1. Local feedback at the first gain stage engaged
2. Bypass cap at Q1 set to 22uF (makes more gain at low freq where you need it for bass)
3. "Slope" resistor at tone stack set to 56K
4. Treble cap in the tone stack set to 220pF

Here's a Fender Tweed 5F6 schematic for reference.  
Catalinbread copied the tone stack verbatim with one obvious deviation: R14.  The output impedance of a cathode follower is on the order of 1K, so why the 33K?  I can tell you from playing around with Duncan's Tone Stack Calculator that R14 does make a difference.  But I digress...
Catalinbread reduced the source bypass cap from 250uF to a sane value.
The local feedback is a construct to bring the 1st stage gain in line with the gain of a single 12AX7 (or 12AY7).  

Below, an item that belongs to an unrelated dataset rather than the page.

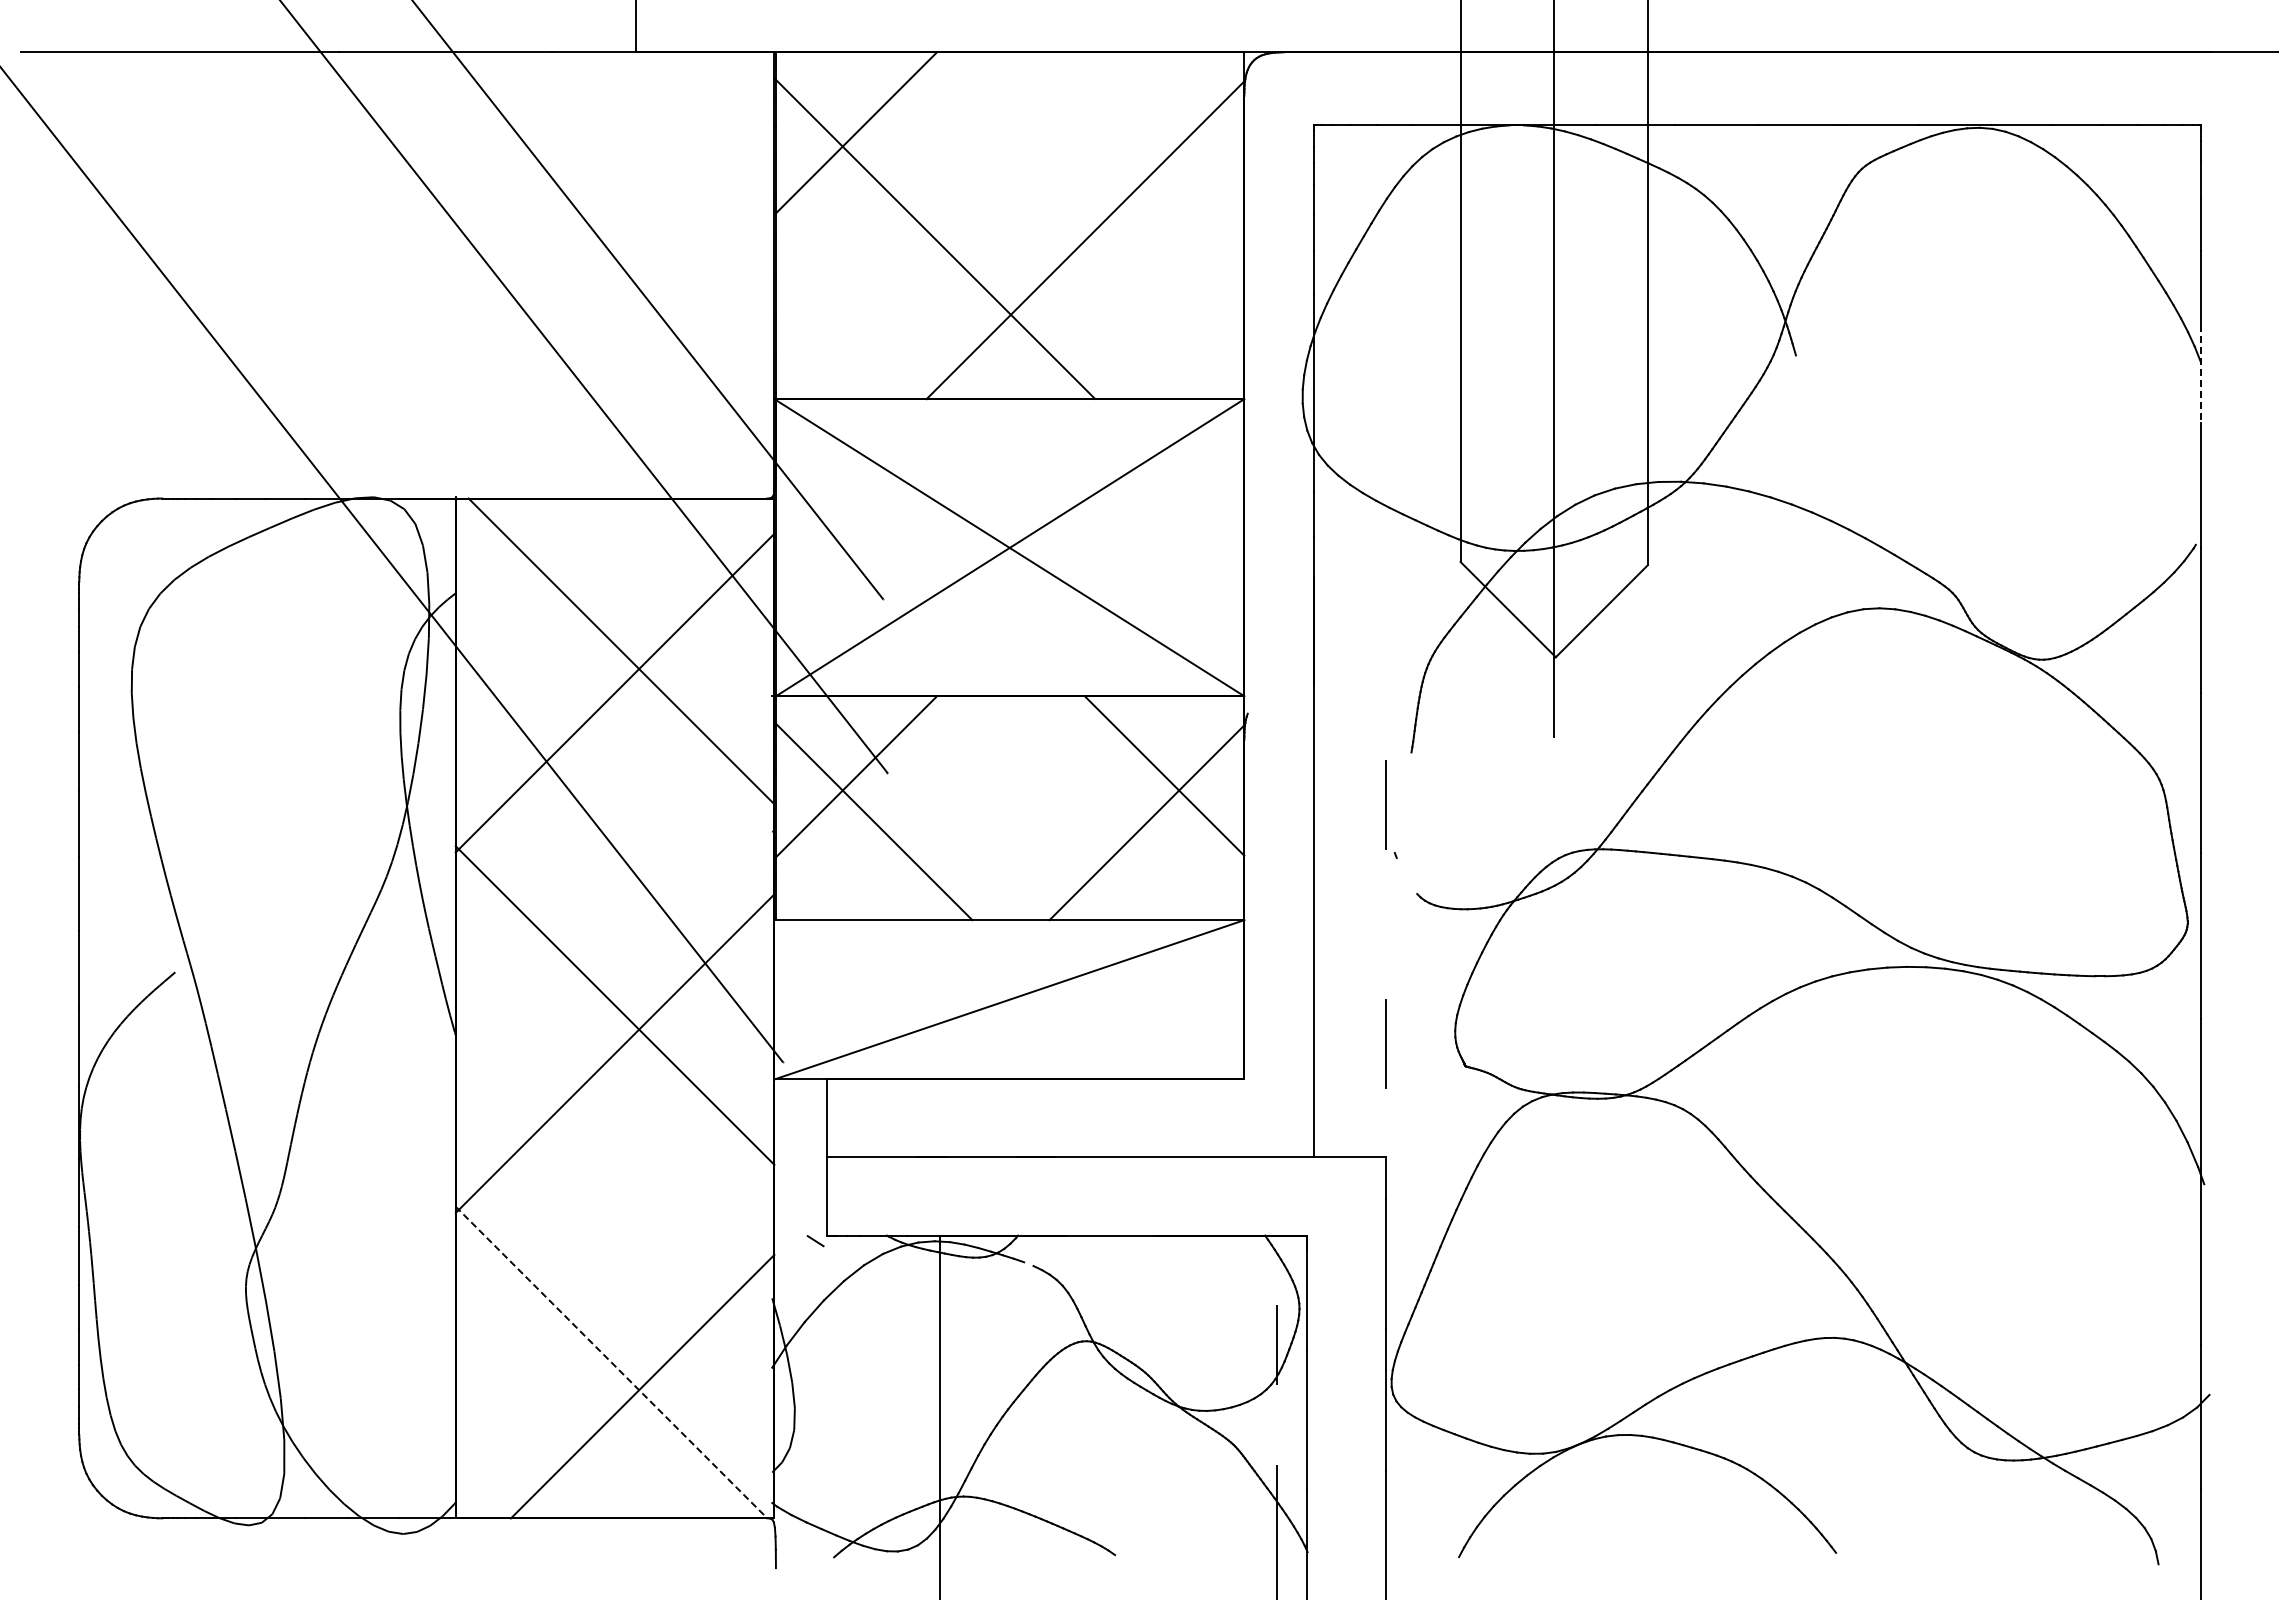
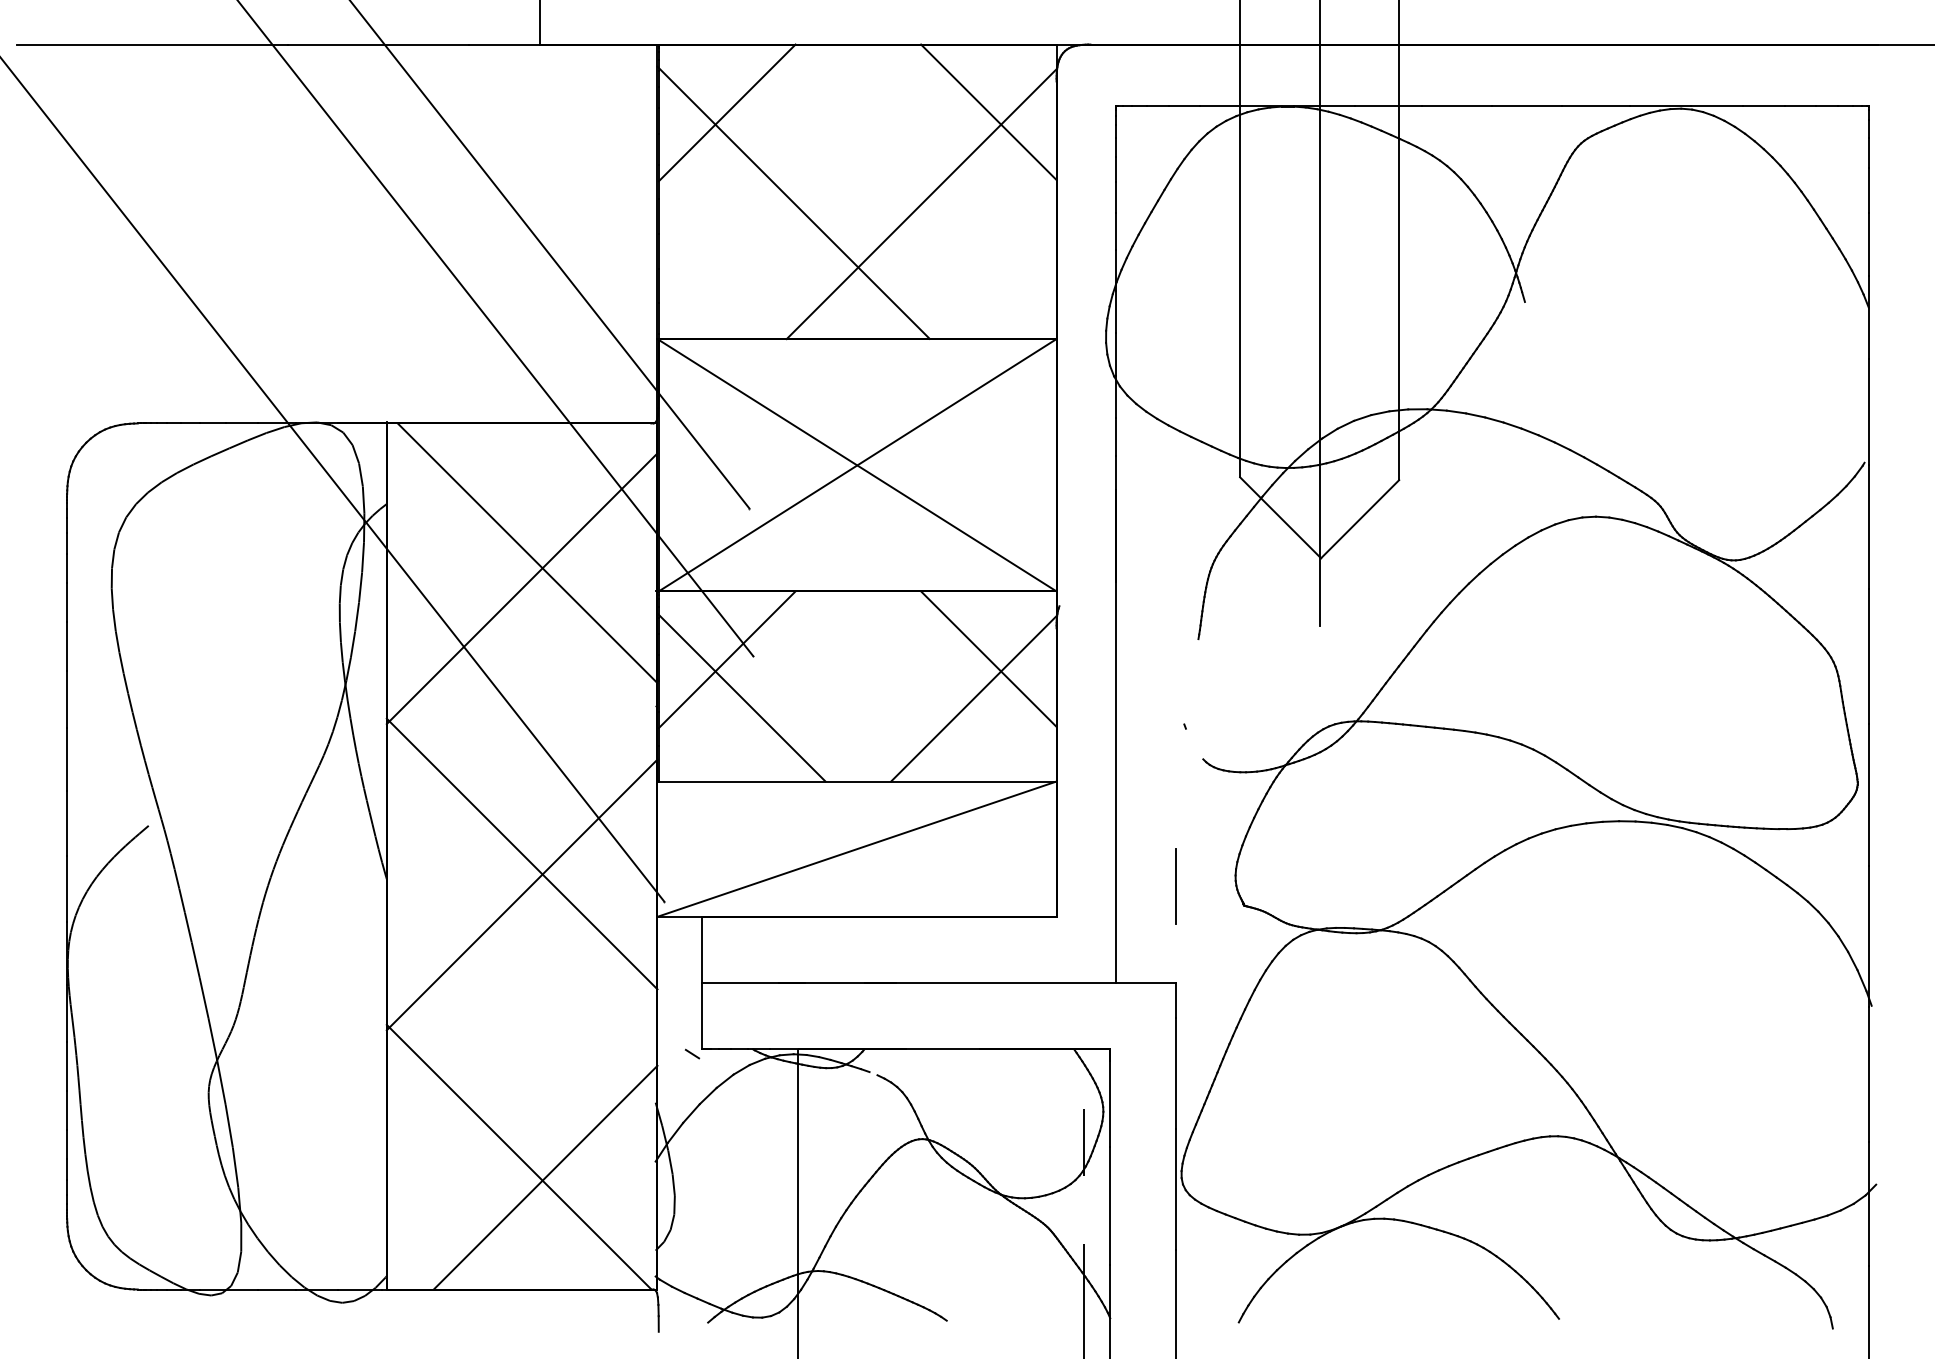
line: (1164, 131) -> (988, 111), added
line: (2200, 374) -> (1868, 318), dashed -> solid
line: (1385, 804) -> (1176, 683), removed
line: (611, 1362) -> (519, 1157), dashed -> solid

Personally, I'd set the treble cap to 470pF so the mid notch is lower in freq, but that's just me.


----------



## KarenColumbo (Oct 24, 2019)

Thx! That makes some things very clear. I guess that a genuine SRPP (like in this case, because of the 1k resistors in the middle of the respective jfet pairs) likes to drive a bit of impedance in the next stage, maybe the 33k is a remnant from experimentation with this?

Never noticed the uuuge source cap there - thx for pointing that whopper out. Curious. 

I set the treble cap to 330p - it was what I had left in the tiny-cap drawer. And you're right - sounds a bit throatier now. Thank you!


----------